俺がフラれる様子は、もはやこの学校の風物詩的なものになりつつあると誰かが言っていた。
そう、俺はここで毎日同じ相手に告白をし続けている。
相手は一つ上の先輩。
その人の名は
俺の一目惚れだった。
寒色系の目立つ髪の毛を長く伸ばした美人。
キリッと切長で大きな目は、目が合うだけで吸い込まれそうな輝きを放っていて、俺より少し背は低いけど、足は俺の倍くらいあるんじゃないかって思えるくらい長く、スタイル抜群。
そんな彼女のことを知ったのは高校に入学してすぐのこと。
校内で話題の美人な先輩がいると噂を聞いて、友人と上級生の教室がある校舎をうろついていたところ、彼女はそこにいた。

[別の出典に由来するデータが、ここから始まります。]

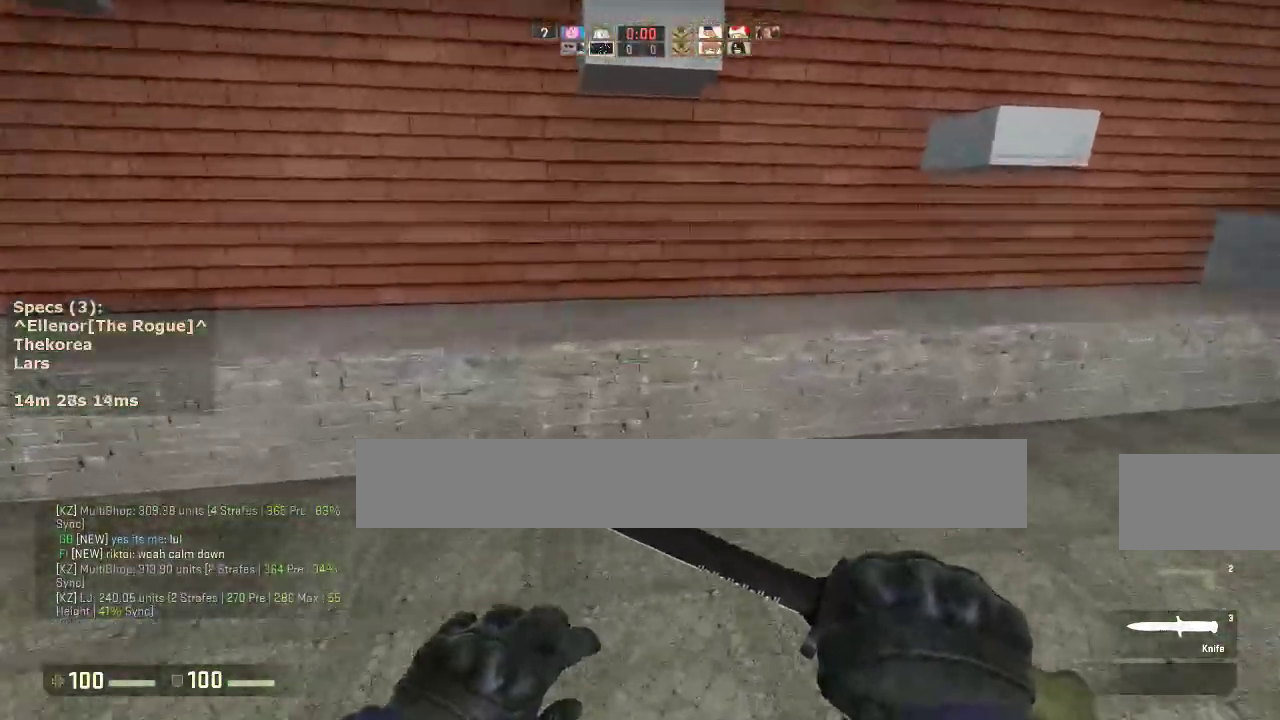
{"keys": ["d", "q"], "mouse": [], "events": [[183, "d", "down"], [283, "mouse_wheel_down", "down"], [283, "w", "up"], [367, "mouse_wheel_down", "up"], [467, "q", "down"]]}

その日は春先なのに蒸し暑く、俺は少し汗ばんでいたというのに彼女はそんな陽気もどこ吹く風というか。
実に涼しげな表情で優雅に廊下を歩く姿に、俺は見惚れた。
そして、惚れた。
これが俺にとっての初恋だった。
まさに一目惚れだった。
もう、俺の視界には彼女しか入ってこなかった。
もちろん一緒にいた友人も先輩の姿に見蕩れていたが、大体の人間はそこまでで終わる。
というのも、この氷女乃先輩という人物は男嫌いで有名なのである。
聞いた話によれば、入学早々に数人の男子から告白されたそうだけど、全員等しく無関心な態度であしらい撃沈。
告白してきた生徒の中には、学校一といわれるイケメンや運動部のエースなんかもいたそうだけど、彼らの求愛に眉一つ動かなかったそう。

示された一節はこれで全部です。